In the Eastern Cape there seems to be an association of health promoters. They could be used to make sure that we promote the primary health care that we are talking about. They should be registered with the Health Professions Council of SA, HPCSA.
The achievement of these outcomes is paramount to the ANC to make sure that when they say health is a priority, it indeed becomes a priority. It might not be visible to the people outside, but the department has started turning the corner. We are hopeful that things are going to happen, as long as we make sure - repeating what I've said - that the public service is passionate and determined with or without funding. Not that there must be no funds, but nobody should do nothing because they claim there are no funds when there is passion. Passion can make things happen.
We need to separate the primary health care and the secondary health care from the tertiary and quaternary services for obvious reasons.
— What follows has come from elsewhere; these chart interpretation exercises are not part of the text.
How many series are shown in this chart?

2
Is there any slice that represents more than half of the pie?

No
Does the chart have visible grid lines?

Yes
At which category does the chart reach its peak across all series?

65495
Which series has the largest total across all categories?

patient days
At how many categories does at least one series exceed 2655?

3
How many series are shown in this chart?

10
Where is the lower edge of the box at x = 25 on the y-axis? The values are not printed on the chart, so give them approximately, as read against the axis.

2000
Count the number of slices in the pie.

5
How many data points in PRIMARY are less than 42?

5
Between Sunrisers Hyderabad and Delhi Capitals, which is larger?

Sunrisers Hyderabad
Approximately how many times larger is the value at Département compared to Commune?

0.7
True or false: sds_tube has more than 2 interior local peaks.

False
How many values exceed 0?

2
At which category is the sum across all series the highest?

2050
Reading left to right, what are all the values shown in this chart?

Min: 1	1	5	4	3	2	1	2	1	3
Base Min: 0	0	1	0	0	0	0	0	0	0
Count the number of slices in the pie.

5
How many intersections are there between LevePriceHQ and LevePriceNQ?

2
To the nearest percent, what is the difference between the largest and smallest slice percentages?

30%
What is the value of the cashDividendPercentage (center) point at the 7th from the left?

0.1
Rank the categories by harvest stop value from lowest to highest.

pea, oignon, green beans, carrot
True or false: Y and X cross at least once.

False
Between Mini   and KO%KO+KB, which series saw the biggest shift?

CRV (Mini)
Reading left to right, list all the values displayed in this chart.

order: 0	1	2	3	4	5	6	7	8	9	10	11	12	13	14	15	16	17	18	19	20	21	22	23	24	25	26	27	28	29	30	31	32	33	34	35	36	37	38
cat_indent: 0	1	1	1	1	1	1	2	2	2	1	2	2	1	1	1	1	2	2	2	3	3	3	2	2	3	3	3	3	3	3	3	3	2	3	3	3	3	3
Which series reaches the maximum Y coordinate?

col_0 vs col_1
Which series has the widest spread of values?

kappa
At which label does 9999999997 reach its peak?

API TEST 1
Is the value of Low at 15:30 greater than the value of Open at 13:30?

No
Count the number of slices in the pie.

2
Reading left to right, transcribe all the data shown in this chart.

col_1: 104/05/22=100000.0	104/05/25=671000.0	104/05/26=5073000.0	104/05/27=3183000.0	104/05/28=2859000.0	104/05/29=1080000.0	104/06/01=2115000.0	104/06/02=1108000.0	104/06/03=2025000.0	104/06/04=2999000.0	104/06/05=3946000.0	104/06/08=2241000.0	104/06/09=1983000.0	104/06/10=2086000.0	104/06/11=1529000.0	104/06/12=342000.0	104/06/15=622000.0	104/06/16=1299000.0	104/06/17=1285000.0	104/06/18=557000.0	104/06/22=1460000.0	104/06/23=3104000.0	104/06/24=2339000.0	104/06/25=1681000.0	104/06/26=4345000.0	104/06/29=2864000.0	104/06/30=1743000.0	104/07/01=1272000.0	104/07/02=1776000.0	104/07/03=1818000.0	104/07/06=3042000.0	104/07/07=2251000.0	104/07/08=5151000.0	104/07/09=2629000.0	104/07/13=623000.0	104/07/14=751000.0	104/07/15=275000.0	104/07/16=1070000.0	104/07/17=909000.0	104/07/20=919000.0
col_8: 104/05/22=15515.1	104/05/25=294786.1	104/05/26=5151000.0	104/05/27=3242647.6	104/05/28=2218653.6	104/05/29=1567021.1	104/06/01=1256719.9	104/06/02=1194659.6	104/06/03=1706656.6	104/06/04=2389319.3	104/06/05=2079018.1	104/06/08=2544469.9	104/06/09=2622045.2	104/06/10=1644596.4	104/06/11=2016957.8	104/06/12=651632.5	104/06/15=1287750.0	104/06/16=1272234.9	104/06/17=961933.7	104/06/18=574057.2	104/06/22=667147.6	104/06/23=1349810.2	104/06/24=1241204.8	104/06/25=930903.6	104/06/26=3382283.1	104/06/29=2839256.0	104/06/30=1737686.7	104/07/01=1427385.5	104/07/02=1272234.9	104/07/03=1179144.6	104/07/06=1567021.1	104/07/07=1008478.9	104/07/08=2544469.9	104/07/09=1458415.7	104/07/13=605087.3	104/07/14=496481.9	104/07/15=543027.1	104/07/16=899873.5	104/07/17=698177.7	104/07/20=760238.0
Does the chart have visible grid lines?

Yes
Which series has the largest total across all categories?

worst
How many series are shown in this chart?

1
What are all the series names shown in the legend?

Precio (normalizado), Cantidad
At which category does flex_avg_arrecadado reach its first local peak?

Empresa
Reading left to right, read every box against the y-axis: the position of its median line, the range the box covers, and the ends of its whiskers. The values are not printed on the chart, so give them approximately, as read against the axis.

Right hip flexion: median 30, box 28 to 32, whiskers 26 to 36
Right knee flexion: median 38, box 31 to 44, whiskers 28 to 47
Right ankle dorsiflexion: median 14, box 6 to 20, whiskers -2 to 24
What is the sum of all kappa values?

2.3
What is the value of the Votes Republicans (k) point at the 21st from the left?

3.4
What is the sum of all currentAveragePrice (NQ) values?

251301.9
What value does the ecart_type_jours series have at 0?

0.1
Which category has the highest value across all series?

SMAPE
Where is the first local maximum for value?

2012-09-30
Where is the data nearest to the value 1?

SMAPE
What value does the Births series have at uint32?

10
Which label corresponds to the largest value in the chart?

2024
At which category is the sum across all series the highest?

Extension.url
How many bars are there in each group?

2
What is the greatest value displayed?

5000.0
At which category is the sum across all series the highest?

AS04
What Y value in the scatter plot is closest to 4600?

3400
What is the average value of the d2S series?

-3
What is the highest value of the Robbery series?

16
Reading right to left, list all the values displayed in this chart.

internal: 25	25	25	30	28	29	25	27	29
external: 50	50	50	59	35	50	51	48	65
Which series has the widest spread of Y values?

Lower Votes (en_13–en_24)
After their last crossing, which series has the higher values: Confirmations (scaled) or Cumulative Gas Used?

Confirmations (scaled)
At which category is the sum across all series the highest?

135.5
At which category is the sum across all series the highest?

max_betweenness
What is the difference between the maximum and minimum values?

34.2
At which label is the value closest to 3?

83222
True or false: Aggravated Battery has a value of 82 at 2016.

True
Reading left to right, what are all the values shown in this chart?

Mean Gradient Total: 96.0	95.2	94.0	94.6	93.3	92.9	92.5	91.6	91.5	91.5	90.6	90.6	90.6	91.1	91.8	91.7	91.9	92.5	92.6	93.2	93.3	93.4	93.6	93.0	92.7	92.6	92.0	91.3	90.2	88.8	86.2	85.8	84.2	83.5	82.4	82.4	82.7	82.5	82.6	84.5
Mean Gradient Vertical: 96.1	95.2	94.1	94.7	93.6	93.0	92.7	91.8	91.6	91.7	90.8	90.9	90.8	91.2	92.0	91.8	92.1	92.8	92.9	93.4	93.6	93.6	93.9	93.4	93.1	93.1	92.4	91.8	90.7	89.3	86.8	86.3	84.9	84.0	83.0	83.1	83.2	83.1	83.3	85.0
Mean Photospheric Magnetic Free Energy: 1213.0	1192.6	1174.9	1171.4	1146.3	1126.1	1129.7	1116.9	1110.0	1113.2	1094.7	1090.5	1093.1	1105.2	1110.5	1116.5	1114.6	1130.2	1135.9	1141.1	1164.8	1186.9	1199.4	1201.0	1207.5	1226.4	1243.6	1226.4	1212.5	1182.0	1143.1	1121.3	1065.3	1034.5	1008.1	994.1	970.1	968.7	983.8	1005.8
We obviously need to change our attitudes and to remember that umuntu ngumuntu ngabanye abantu [a person is a person because of others]. We are the servants of the people. [Applause.]
The launches that the Minister talked about are something that we support as the ANC and we will always make sure that we are there. I'm hoping that other leaders will follow. We will make sure that we do it. The only thing that we probably need to think of, especially with the HIV issue, is how to make sure that people use the 1,2 billion condoms. In using them, we need to think of how we dispose of them so that the environment is not affected by these 1,2 billion condoms. It has to be done.
The department has changed gear and is moving in that direction. Minister, we want to commend you for leading this ship in the right direction. As the ANC, let's work hard, as if this is the only year we have to ourselves. Let's make sure that things happen within a very short space of time. We need to make sure that the mess that has happened will be changed into good messages. We need to make sure that the tears that have fallen for certain people are changed into smiles. Let's change the negatives to positives. Thank you, Chairperson. [Applause.]